** Dataset records follows **

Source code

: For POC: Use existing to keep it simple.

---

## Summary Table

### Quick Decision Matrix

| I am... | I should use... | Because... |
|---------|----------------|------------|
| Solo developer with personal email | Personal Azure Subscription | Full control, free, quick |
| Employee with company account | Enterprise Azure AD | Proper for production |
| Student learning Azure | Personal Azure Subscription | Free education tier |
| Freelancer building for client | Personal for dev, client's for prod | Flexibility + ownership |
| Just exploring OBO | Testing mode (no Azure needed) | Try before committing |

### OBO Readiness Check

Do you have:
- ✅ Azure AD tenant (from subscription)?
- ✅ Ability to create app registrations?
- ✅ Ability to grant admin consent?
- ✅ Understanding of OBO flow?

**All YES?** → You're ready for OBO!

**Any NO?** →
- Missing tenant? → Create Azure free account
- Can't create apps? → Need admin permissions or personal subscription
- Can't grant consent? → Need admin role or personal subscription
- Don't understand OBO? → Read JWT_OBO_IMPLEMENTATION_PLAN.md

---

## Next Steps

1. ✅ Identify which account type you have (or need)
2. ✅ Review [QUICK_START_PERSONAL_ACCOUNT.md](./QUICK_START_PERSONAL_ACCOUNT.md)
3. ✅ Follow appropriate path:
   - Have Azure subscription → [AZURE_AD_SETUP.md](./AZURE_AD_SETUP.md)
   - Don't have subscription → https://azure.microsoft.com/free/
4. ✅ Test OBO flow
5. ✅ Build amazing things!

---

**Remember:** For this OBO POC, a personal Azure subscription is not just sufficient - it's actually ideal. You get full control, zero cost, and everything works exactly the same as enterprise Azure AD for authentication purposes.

** End of Dataset records **

About this task → Copy the listing verbatim from the line with "ready for OBO!" up to and including the line with "## Next Steps".

Solved exercise →
**All YES?** → You're ready for OBO!

**Any NO?** →
- Missing tenant? → Create Azure free account
- Can't create apps? → Need admin permissions or personal subscription
- Can't grant consent? → Need admin role or personal subscription
- Don't understand OBO? → Read JWT_OBO_IMPLEMENTATION_PLAN.md

---

## Next Steps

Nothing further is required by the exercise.